What we can and cannot do
There is no dispute as far as we are concerned that something terrible happened to Moslem prisoners of war during three days in July of 1995. But in order to properly understand what happened then, and why, it is necessary to take into account what was happening to Serb civilians in and around Srebrenica during the preceding three years. It is conventional wisdom, and an irrefutable moral truth, that two wrongs do not make a right. But by amputating the record, and then inflating the amputated part, we shall never approach the whole truth, achieve justice, or lay the foundations for lasting reconciliation between two communities which must live together unless, indeed, one does succeed in genocidally exterminating the other.

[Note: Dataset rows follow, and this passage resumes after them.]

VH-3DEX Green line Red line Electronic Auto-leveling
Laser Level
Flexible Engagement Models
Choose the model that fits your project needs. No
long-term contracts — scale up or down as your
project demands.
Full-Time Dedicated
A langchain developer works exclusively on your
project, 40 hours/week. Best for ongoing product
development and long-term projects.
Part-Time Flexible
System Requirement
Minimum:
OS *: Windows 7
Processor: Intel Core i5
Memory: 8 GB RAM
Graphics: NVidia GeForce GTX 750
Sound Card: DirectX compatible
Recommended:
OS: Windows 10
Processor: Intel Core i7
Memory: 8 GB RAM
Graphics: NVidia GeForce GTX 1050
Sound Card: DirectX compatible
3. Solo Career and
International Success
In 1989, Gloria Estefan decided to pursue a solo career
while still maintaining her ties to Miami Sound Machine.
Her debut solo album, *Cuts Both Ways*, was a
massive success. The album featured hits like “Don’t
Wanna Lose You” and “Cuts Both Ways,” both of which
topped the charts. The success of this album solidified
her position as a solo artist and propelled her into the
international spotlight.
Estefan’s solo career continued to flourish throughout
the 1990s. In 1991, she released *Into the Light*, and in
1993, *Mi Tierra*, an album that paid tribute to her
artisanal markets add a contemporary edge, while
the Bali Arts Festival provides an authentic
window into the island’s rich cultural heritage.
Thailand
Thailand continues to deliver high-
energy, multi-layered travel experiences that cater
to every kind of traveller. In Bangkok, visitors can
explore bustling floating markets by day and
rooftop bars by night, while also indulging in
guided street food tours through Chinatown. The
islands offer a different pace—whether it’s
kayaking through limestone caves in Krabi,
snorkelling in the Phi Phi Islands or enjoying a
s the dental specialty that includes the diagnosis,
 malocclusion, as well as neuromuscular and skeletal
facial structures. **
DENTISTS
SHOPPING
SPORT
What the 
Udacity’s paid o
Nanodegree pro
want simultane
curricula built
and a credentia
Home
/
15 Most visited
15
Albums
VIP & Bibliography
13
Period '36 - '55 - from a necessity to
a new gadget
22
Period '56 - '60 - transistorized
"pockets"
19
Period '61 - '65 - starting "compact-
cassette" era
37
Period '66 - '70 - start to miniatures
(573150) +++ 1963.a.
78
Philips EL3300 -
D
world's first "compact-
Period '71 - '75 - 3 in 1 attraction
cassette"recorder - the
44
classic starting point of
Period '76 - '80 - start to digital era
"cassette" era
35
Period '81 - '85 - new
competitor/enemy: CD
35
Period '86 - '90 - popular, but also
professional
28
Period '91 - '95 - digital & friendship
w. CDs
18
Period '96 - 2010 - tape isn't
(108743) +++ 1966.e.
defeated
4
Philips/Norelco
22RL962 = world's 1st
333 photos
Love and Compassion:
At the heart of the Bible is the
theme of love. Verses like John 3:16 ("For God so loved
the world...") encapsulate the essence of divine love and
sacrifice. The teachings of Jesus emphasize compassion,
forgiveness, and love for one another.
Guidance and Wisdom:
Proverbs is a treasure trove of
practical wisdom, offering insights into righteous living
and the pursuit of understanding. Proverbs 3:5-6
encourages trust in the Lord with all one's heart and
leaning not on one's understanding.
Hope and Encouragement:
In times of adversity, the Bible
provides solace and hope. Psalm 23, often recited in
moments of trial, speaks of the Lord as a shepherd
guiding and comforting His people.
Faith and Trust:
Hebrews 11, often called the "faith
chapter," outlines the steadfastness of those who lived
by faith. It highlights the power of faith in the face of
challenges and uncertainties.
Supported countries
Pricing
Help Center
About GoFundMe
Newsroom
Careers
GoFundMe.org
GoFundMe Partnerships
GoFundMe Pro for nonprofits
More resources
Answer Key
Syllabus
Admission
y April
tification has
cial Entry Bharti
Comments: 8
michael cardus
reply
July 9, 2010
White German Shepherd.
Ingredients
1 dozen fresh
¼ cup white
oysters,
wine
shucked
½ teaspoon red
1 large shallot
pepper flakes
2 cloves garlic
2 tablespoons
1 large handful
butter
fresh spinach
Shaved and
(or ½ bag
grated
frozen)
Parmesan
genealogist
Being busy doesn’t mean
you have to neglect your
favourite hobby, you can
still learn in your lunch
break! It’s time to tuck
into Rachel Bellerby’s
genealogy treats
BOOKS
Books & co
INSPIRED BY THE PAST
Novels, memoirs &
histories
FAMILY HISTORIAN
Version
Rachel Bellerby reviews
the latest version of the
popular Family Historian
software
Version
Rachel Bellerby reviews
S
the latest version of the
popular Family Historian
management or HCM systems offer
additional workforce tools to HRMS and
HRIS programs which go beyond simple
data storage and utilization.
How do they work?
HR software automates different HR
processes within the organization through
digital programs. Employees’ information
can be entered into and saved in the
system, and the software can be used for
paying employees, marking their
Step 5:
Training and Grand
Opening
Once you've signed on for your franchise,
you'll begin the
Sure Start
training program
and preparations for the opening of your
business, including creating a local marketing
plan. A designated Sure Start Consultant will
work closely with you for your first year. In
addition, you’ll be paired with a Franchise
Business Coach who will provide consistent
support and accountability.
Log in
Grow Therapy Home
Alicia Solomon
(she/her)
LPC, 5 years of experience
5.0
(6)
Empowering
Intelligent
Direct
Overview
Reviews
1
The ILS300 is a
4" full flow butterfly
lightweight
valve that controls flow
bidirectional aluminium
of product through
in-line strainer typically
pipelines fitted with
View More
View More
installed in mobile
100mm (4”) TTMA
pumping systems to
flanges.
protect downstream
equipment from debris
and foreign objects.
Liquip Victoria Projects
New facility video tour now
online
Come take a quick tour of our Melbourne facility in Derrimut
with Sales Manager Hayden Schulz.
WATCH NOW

That Moslem prisoners were massacred in large numbers by Serb forces in July of 1995 is something about which all reasonable people will agree. Such agreement is not only possible but can also serve as common ground for further investigation and dialogue. Unfortunately, this appears to be insufficient for some on the Bosnian Moslem side who feel obliged to go beyond provable facts and who wish to reshape and “enhance” reality in order to promote their political agenda. They have two rigid demands:  the mass killing of Moslem prisoners in July of 1995 constituted genocide; and  the mass killing of Serb civilians that preceded it is either a lie or it is statistically insignificant and should therefore be disregarded. Whoever refuses to bow to these demands is ostracized as a “genocide denier,” which is obviously a pathetic attempt to hitch a ride on the coattails of Shoah, the demonstrable genocide of European Jewry, an event that really did take place and the denial of which is genuinely immoral.
An example of the unreasonable zeal with which this agenda is pursued is something that appeared on the pages of Moslem-sponsored Srebrenica Genocide Blog quite recently: “We will never forget, and we will never forgive” . What hope for a tolerable life does this position offer to the Serb and Moslem communities in Bosnia in general, and in the Srebrenica area in particular? If we Google this lunacy, we will quickly discover how Hindus, who are similarly unreasonable, neatly turn the tables on their own Moslem neighbors. On the Hindu site we read that after a massacre in their part of the world when “60 Hindus [were] butchered, 200 injured by Islamic terrorist in Jaipur”, now it is the Hindus who are saying to their Moslem neighbors: “never forgive, never forget”.
It is not difficult to see where this “road map” leads: to endless hostility and homicidal strife which may leave very few human beings alive to tell the tale.
That “road map” to hell is something that we cannot accept. Our mission is to oppose it on behalf of all people who are endowed with reason and good will.
We are registered as a non-profit Stichting at the Handelskoop in den Haag, number 273 143 50.